*TASK OBJECTIVE:*
In the records that follow, find each line containing "below" and copy it.

Saved data entries
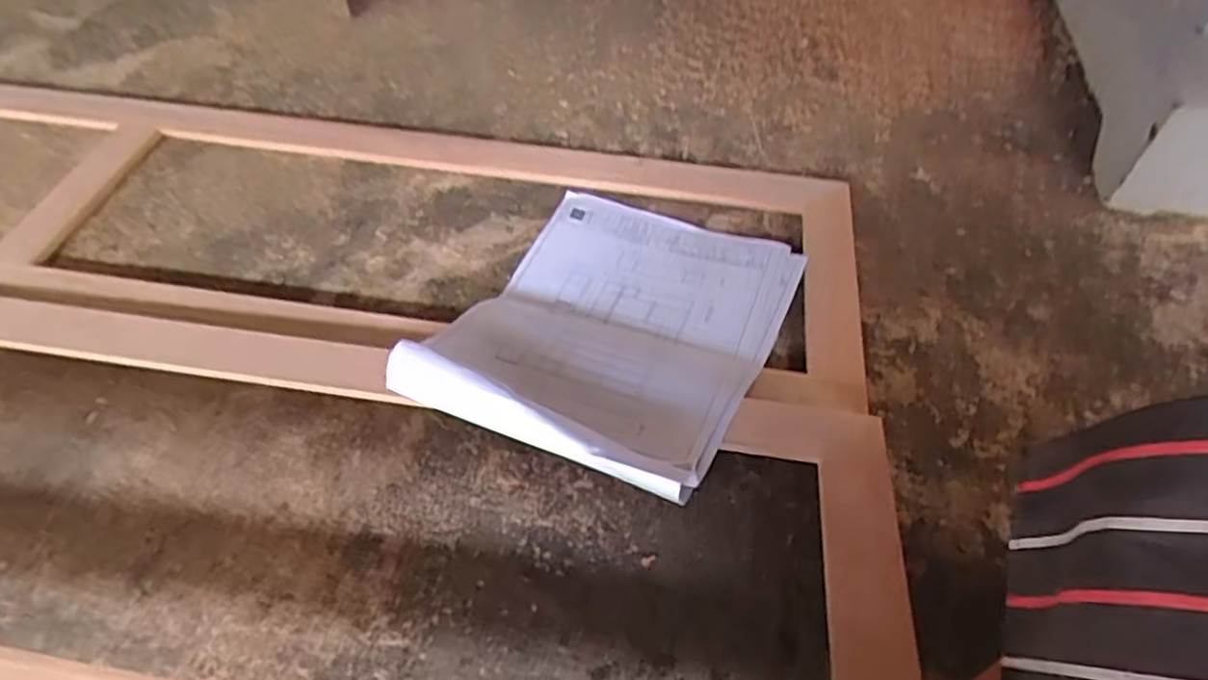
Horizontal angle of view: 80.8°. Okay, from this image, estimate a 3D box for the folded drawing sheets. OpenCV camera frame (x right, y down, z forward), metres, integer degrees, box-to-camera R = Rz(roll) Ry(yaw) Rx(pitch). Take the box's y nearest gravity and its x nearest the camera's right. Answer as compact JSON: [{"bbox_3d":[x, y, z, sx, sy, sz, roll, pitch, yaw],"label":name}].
[{"bbox_3d":[0.018,-0.040,0.766,0.314,0.114,0.417,22,54,15],"label":"folded drawing sheets"}]

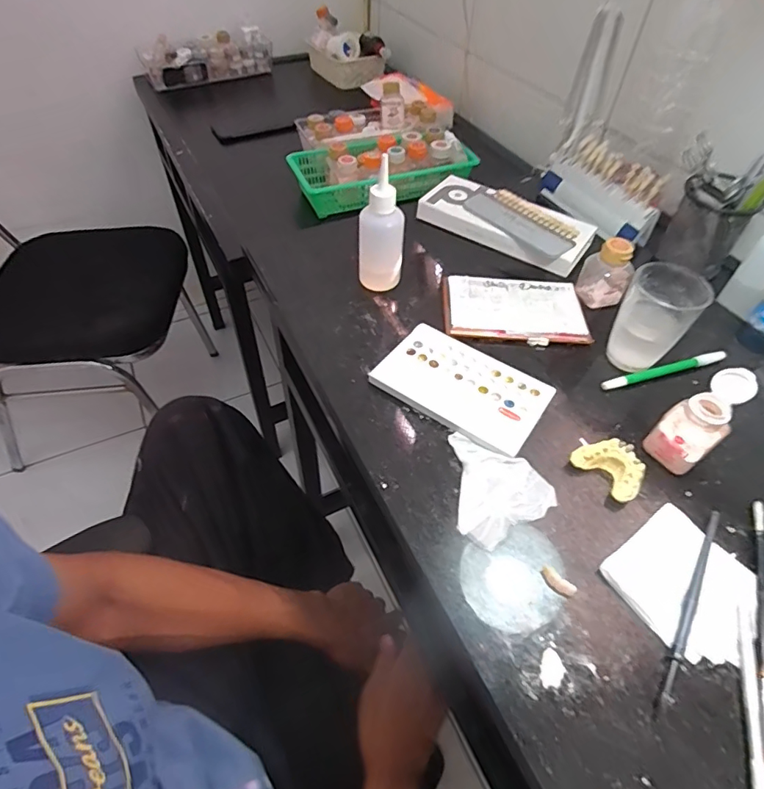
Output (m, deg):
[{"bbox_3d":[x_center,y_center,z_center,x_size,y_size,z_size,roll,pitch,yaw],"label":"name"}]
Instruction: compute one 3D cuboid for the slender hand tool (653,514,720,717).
[{"bbox_3d":[0.222,0.149,0.349,0.007,0.004,0.166,28,57,21],"label":"slender hand tool"}]

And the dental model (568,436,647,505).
[{"bbox_3d":[0.194,0.060,0.411,0.040,0.022,0.055,-33,59,-26],"label":"dental model"}]

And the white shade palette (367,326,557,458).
[{"bbox_3d":[0.078,-0.011,0.471,0.155,0.011,0.097,32,56,22],"label":"white shade palette"}]

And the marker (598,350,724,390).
[{"bbox_3d":[0.289,-0.026,0.496,0.146,0.006,0.013,-12,52,-12],"label":"marker"}]

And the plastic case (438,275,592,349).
[{"bbox_3d":[0.146,-0.096,0.542,0.152,0.018,0.091,4,51,1],"label":"plastic case"}]

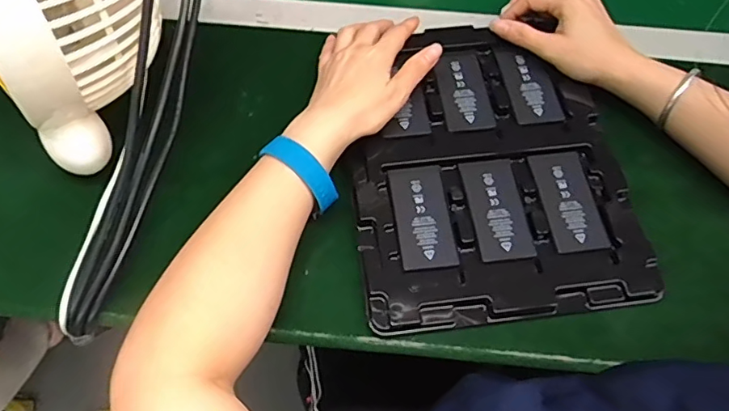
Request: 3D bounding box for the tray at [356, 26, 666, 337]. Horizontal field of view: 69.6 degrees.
[{"bbox_3d":[0.099,-0.038,0.437,0.216,0.024,0.271,-6,64,-5],"label":"tray"}]

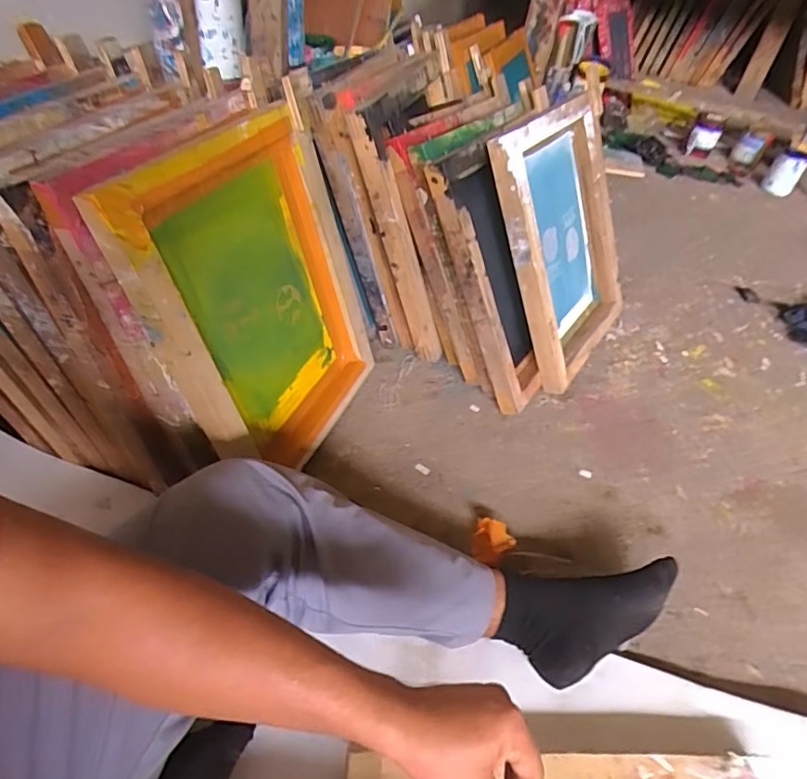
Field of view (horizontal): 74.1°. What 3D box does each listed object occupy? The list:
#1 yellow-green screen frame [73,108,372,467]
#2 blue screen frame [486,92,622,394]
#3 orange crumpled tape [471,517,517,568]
[{"bbox_3d":[-0.188,-0.125,0.790,0.058,0.478,0.404,10,42,25],"label":"yellow-green screen frame"},{"bbox_3d":[0.320,-0.289,1.052,0.051,0.471,0.375,7,38,40],"label":"blue screen frame"},{"bbox_3d":[0.127,0.225,0.796,0.063,0.022,0.060,-31,58,-32],"label":"orange crumpled tape"}]

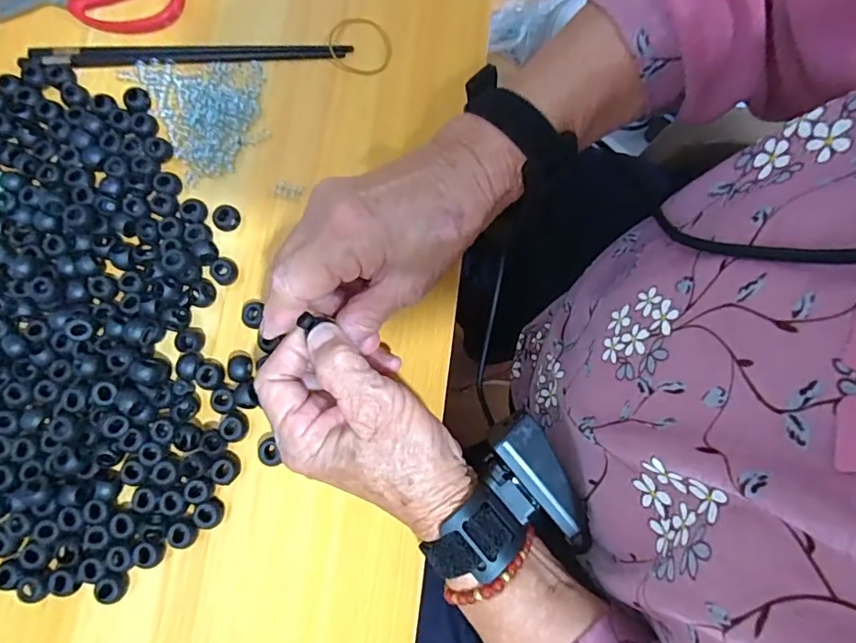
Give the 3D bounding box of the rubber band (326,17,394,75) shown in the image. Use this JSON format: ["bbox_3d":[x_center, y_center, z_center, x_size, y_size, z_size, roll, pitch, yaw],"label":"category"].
[{"bbox_3d":[-0.052,-0.206,0.382,0.051,0.006,0.044,16,81,0],"label":"rubber band"}]

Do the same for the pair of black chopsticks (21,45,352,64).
[{"bbox_3d":[-0.174,-0.197,0.374,0.228,0.005,0.013,-2,79,-1],"label":"pair of black chopsticks"}]

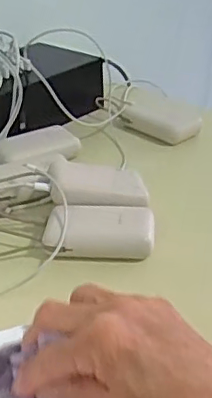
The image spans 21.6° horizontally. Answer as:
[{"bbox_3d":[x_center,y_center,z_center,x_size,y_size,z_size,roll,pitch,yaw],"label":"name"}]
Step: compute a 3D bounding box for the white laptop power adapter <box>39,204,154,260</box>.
[{"bbox_3d":[-0.007,0.030,0.536,0.101,0.025,0.060,-1,30,0],"label":"white laptop power adapter"}]

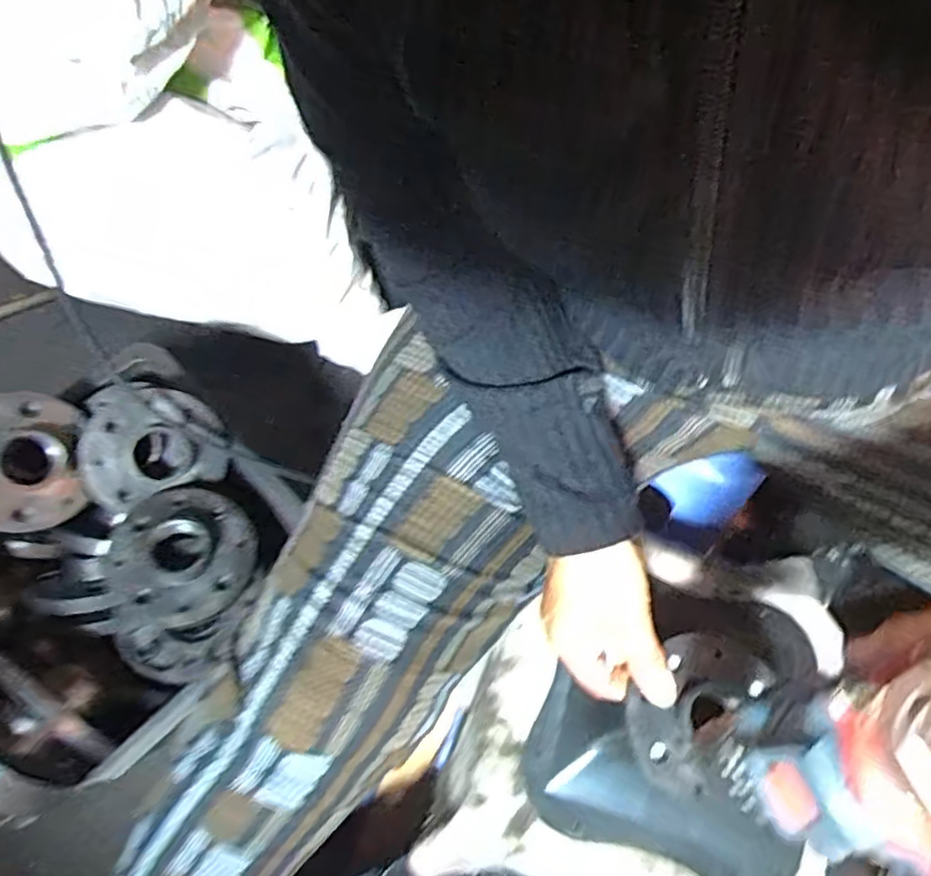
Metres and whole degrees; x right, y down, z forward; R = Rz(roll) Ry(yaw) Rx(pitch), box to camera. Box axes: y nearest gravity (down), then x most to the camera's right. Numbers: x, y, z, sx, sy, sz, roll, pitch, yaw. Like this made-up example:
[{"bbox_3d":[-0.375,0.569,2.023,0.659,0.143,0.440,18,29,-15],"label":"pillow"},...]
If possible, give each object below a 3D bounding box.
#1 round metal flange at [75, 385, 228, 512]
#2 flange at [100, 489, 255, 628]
[{"bbox_3d":[-0.231,0.003,0.485,0.097,0.027,0.081,-19,101,-22],"label":"round metal flange"},{"bbox_3d":[-0.204,0.080,0.460,0.101,0.034,0.097,1,67,-3],"label":"flange"}]

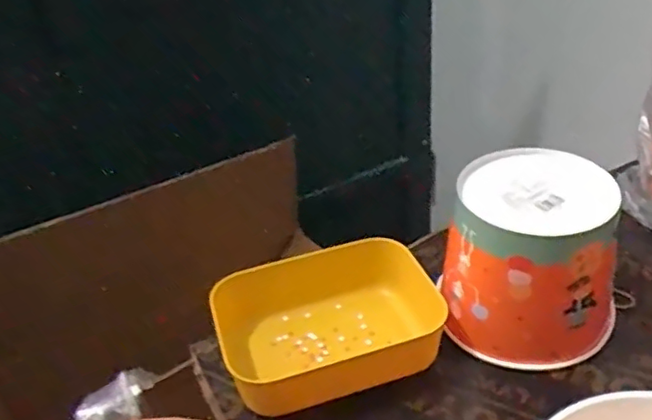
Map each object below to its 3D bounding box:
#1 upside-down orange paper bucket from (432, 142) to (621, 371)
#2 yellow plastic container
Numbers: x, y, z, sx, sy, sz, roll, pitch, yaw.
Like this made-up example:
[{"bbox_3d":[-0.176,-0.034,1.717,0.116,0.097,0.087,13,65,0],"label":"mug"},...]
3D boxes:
[{"bbox_3d":[0.181,0.044,0.549,0.134,0.146,0.126,-5,32,3],"label":"upside-down orange paper bucket"},{"bbox_3d":[0.005,0.103,0.562,0.193,0.059,0.142,-12,32,-10],"label":"yellow plastic container"}]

*ANSWER SPACE:*
If possible, give each object below a 3D bounding box.
Map each object below to its 3D bounding box:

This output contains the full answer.